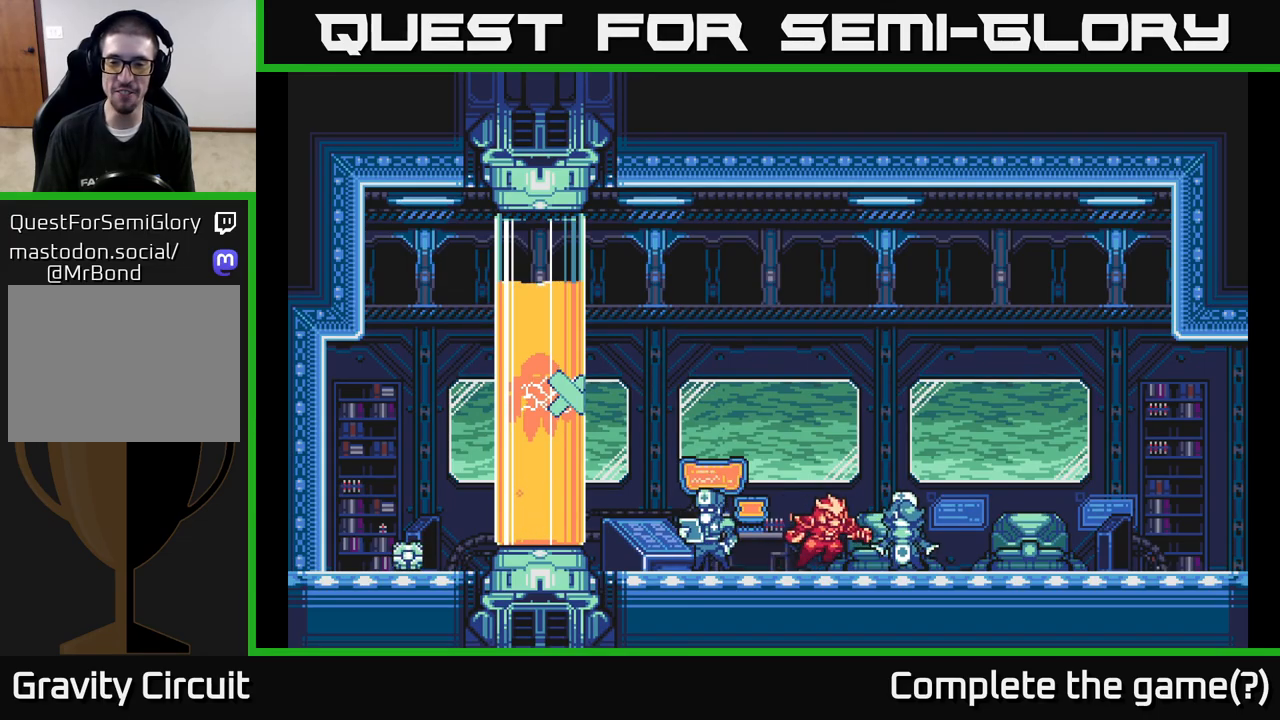
{"buttons": [], "left_stick": "center", "right_stick": "center", "events": [[150, "left_stick", "center"], [233, "left_stick", "up"], [417, "left_stick", "center"]]}
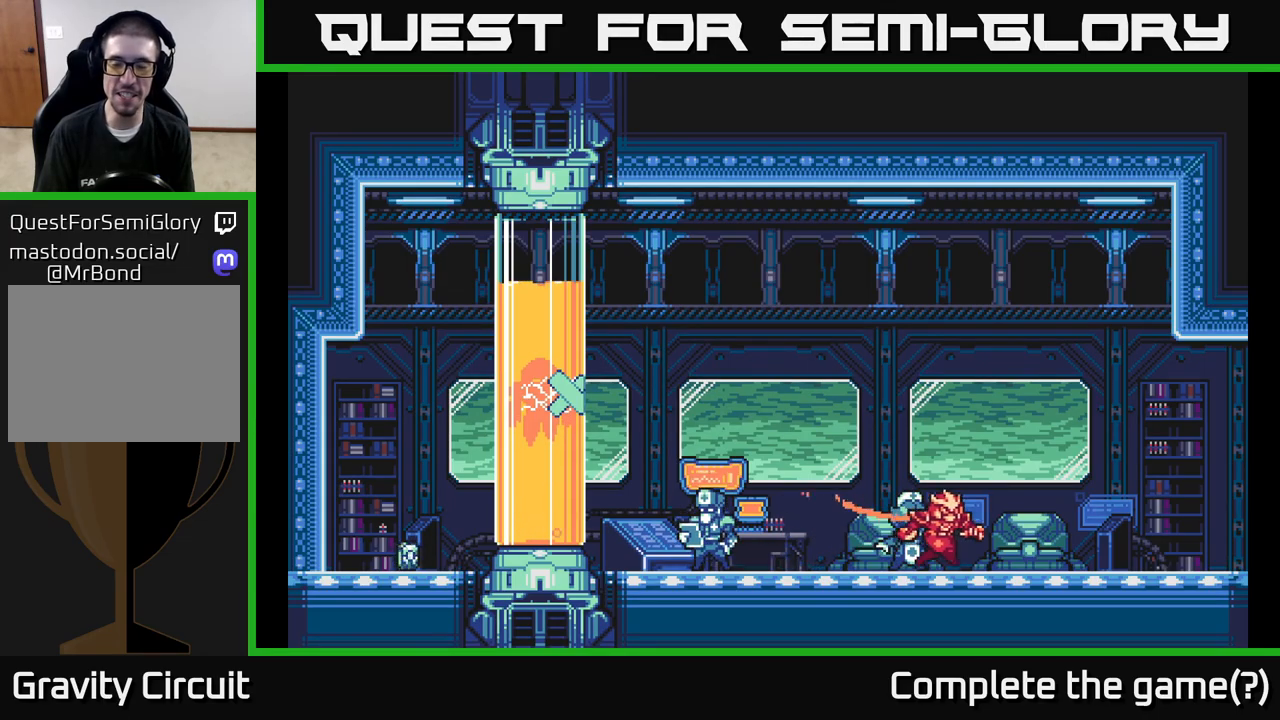
{"buttons": [], "left_stick": "center", "right_stick": "center", "events": []}
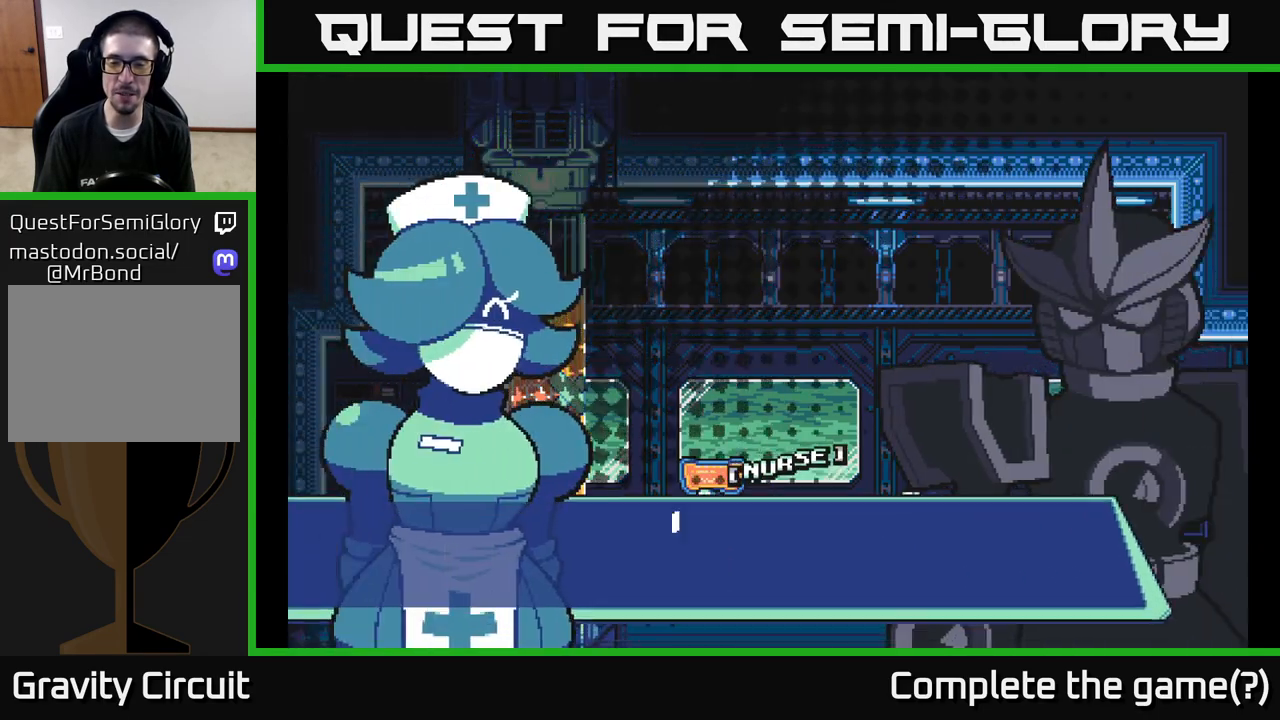
{"buttons": [], "left_stick": "center", "right_stick": "center", "events": []}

What you should do: Restate all of the data word for word and include no pictures.

Completed task:
{"buttons": [], "left_stick": "center", "right_stick": "center", "events": [[150, "left_stick", "center"], [233, "left_stick", "up"], [417, "left_stick", "center"]]}
{"buttons": [], "left_stick": "center", "right_stick": "center", "events": []}
{"buttons": [], "left_stick": "center", "right_stick": "center", "events": []}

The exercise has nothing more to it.